Exercise requirements — As you look over the data below, please find each line where the word "Game" appears, then copy it.

Data provided —
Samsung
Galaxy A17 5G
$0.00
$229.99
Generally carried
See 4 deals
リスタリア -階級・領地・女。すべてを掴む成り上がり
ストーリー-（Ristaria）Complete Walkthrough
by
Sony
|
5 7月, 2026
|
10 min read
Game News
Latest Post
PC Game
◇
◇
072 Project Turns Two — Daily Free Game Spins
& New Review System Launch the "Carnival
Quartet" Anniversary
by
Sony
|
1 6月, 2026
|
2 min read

Your solution —
Game News
PC Game
072 Project Turns Two — Daily Free Game Spins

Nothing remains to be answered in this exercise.